What needs to be done: From the first line of the data down to and including the line with "For this challenge", copy everything exactly, leaving out pictures.
** Records for the exercise follows **
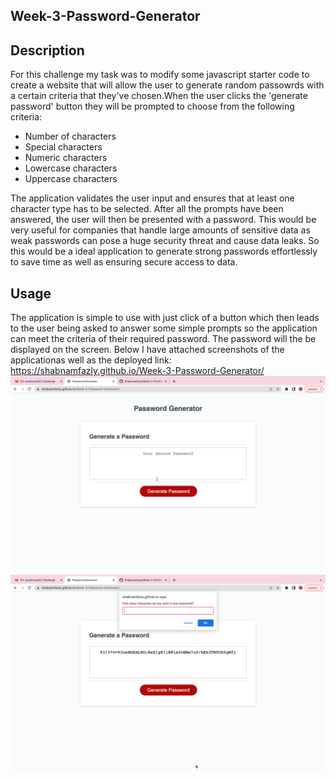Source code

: ## Week-3-Password-Generator

## Description
For this challenge my task was to modify some javascript starter code to create a website that will allow the user to generate random passowrds with a certain criteria that they've chosen.When the user clicks the 'generate password' button they will be prompted to choose from the following criteria:
* Number of characters
* Special characters 
* Numeric characters
* Lowercase characters
* Uppercase characters

The application validates the user input and ensures that at least one character type has to be selected. After all the prompts have been answered, the user will then be presented with a password.
This would be very useful for companies that handle large amounts of sensitive data as weak passwords can pose a huge security threat and cause data leaks. So this would be a ideal application to generate strong passwords effortlessly  to save time as well as ensuring secure access to data.

## Usage 
The application is simple to use with just click of a button which then leads to the user being asked to answer some simple prompts so the application can meet the criteria of their required password. The password will the be displayed on the screen. Below I have attached screenshots of the applicationas well as the deployed link:
https://shabnamfazly.github.io/Week-3-Password-Generator/
<img src=".\Assets\images\screenshot1.png"/>
<img src=".\Assets\images\screenshot2.png"/>


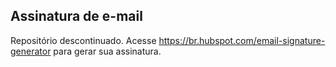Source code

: ## Assinatura de e-mail
Repositório descontinuado. Acesse https://br.hubspot.com/email-signature-generator para gerar sua assinatura.

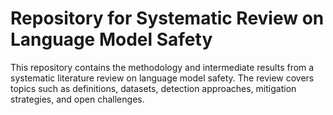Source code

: # Repository for Systematic Review on Language Model Safety

This repository contains the methodology and intermediate results from a systematic literature review on language model safety. The review covers topics such as definitions, datasets, detection approaches, mitigation strategies, and open challenges.
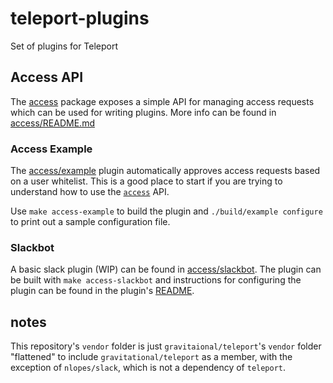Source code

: # teleport-plugins

Set of plugins for Teleport


## Access API

The [access](./access) package exposes a simple API for managing access requests
which can be used for writing plugins.  More info can be found in
[access/README.md](./access/README.md)

### Access Example

The [access/example](./access/example) plugin automatically approves access requests based
on a user whitelist.  This is a good place to start if you are trying to understand
how to use the [`access`](./access) API.

Use `make access-example` to build the plugin and `./build/example configure` to print out
a sample configuration file.

### Slackbot

A basic slack plugin (WIP) can be found in [access/slackbot](./access/slackbot).
The plugin can be built with `make access-slackbot` and instructions for configuring the
plugin can be found in the plugin's [README](./access/slackbot/README.md).

## notes

This repository's `vendor` folder is just `gravitaional/teleport`'s `vendor`
folder "flattened" to include `gravitational/teleport` as a member, with the
exception of `nlopes/slack`, which is not a dependency of `teleport`.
** End of Records for the exercise **
Problem solution:
Source code

: ## Week-3-Password-Generator

## Description
For this challenge my task was to modify some javascript starter code to create a website that will allow the user to generate random passowrds with a certain criteria that they've chosen.When the user clicks the 'generate password' button they will be prompted to choose from the following criteria:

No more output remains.